### Prompt:
From the forum thread about shoe trees, extract the passage between "## Franzpan (Mar" and "(Nov 3, 2011)", inclusive, copying it word for word.

### Page excerpt:
'''

# Who uses Shoe Trees?



## Franzpan (Mar 2, 2009)

Hi guys, I've just bought my first decent pair of Loakes and am wondering how best to look after them. Every shoe shop website recomends shoe trees to help them keep thier shape between uses but are they worth the money?

At circa £40 for a pair of trees they're not something i want to buy if they're not going to do a lot. But on the other hand its money well spent if they help preserve my shoes.

Any thoughts? or any other tips on how best to care for shoes? as I'd like these to last a very long time.


----------



## [email protected] (Nov 3, 2011)

Shoe trees? What do they look like? I'm intrigued more than anything. And how much were the shoes?!!!


----------



## empsburna (Apr 5, 2006)

Yup, choose a decent wood to absorb the moisture. keep them well ventilated (don't shove them in the back of the cupboard!

'''

### Information shown:
'''

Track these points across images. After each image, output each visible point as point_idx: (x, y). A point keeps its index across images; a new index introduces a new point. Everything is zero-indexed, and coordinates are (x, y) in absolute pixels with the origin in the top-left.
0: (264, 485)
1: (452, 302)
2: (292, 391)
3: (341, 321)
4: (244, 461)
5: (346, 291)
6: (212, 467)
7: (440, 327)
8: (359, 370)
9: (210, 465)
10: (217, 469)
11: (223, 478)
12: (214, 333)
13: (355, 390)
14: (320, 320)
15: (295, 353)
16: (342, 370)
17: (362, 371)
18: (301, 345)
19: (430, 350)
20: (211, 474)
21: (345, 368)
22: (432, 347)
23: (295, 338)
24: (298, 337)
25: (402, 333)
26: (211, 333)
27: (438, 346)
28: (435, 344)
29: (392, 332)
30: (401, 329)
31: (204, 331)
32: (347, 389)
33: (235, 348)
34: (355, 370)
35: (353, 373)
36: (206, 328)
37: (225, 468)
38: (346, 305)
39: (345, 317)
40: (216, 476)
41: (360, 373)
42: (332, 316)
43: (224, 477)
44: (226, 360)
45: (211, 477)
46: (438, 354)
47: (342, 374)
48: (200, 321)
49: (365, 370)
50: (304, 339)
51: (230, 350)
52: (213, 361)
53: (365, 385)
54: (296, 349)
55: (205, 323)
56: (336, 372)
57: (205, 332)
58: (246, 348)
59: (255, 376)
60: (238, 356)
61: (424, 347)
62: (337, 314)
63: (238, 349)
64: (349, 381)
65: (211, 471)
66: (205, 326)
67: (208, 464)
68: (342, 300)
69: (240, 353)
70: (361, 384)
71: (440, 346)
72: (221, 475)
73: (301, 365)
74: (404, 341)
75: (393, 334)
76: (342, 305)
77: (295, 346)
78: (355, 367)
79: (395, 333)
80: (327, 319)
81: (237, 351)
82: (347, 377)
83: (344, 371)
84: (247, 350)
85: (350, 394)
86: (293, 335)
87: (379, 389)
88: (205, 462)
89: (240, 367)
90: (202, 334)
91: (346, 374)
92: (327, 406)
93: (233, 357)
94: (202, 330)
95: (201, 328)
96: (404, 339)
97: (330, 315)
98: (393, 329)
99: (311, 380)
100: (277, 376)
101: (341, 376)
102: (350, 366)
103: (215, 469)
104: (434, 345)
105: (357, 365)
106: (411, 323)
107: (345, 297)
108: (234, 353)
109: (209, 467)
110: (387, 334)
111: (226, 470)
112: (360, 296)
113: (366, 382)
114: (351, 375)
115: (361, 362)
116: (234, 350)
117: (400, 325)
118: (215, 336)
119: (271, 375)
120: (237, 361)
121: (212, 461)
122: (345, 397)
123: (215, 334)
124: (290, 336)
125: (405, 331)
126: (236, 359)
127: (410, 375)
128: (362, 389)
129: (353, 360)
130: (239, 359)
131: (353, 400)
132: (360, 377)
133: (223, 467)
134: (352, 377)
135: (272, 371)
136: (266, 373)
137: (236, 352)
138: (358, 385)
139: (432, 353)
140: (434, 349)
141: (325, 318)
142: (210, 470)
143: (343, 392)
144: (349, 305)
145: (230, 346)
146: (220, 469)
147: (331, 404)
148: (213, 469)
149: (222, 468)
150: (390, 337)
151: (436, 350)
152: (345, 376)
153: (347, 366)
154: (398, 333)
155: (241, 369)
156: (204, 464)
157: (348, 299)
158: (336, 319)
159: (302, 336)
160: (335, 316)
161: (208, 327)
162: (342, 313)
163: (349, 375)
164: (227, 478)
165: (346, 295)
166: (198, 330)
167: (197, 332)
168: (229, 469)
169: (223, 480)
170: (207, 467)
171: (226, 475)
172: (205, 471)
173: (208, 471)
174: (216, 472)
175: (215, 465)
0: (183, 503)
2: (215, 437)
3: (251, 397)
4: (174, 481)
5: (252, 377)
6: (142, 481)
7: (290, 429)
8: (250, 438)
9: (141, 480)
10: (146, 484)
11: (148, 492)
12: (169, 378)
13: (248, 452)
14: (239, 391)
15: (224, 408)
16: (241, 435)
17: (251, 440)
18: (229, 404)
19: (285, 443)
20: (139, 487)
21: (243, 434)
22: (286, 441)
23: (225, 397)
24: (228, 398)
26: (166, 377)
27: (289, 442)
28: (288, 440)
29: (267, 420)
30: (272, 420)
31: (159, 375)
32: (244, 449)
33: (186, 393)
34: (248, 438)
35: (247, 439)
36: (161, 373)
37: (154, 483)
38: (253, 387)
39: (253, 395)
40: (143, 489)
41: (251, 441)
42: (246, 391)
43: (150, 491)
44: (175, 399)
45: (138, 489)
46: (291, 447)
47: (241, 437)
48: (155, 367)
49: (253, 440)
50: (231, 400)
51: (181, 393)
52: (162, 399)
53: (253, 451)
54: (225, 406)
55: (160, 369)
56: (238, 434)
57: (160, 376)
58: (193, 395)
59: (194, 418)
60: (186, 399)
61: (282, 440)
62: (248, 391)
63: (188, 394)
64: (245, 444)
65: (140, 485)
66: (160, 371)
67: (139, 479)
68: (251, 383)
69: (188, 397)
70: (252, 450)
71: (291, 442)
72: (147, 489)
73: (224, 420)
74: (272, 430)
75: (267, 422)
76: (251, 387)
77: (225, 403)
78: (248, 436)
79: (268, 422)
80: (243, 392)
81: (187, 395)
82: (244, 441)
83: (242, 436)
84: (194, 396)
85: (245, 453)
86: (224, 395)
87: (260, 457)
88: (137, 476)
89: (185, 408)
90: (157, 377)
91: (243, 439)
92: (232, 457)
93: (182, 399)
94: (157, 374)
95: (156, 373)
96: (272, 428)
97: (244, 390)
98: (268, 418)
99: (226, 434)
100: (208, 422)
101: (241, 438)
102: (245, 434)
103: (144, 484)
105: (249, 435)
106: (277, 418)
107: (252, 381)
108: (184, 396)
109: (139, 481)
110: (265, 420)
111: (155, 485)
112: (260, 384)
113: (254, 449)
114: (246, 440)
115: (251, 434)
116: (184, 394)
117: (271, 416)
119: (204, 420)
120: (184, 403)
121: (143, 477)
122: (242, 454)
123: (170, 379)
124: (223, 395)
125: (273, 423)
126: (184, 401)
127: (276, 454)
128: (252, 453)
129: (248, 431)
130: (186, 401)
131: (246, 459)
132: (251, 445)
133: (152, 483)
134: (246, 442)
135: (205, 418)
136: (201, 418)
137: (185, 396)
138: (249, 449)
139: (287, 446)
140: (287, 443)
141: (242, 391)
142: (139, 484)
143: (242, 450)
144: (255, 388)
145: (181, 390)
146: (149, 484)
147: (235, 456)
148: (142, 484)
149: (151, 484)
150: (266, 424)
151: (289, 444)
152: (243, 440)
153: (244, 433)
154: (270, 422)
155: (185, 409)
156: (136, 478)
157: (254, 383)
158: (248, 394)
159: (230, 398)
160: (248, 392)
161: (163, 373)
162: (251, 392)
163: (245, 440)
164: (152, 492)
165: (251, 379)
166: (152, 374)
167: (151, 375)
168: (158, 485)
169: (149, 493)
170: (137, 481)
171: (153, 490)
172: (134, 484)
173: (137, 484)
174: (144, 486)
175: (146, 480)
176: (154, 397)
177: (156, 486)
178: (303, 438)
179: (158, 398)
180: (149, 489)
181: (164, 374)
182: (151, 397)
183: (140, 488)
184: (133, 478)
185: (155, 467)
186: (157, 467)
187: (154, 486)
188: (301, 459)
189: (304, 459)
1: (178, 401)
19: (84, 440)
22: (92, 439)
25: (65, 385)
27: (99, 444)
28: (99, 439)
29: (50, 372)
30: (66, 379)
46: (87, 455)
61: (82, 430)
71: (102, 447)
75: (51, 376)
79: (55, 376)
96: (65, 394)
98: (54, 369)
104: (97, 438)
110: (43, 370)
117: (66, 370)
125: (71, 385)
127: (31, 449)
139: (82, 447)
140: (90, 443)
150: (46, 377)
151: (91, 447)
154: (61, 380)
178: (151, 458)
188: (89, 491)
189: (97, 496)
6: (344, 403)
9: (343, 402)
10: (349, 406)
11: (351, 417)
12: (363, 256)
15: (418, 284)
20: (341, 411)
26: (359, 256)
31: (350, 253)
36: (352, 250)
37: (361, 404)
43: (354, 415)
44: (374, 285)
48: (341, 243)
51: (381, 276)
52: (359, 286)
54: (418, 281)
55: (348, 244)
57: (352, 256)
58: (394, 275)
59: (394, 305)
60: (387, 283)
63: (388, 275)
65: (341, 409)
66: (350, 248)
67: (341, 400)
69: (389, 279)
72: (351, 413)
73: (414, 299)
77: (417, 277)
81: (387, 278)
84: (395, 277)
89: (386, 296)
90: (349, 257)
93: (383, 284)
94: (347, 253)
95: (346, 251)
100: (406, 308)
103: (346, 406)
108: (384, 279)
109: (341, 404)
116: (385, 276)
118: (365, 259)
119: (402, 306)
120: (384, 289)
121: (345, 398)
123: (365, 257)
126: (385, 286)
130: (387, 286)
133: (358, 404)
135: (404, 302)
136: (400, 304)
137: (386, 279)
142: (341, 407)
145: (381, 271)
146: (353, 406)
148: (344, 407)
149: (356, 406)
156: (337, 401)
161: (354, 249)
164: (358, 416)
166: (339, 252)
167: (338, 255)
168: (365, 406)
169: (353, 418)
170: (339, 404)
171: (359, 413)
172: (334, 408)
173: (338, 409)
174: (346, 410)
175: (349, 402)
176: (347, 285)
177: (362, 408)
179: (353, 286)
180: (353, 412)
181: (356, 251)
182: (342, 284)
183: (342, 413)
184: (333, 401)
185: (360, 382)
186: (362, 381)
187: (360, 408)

'''

### Written reply:
## Franzpan (Mar 2, 2009)

Hi guys, I've just bought my first decent pair of Loakes and am wondering how best to look after them. Every shoe shop website recomends shoe trees to help them keep thier shape between uses but are they worth the money?

At circa £40 for a pair of trees they're not something i want to buy if they're not going to do a lot. But on the other hand its money well spent if they help preserve my shoes.

Any thoughts? or any other tips on how best to care for shoes? as I'd like these to last a very long time.


----------



## [email protected] (Nov 3, 2011)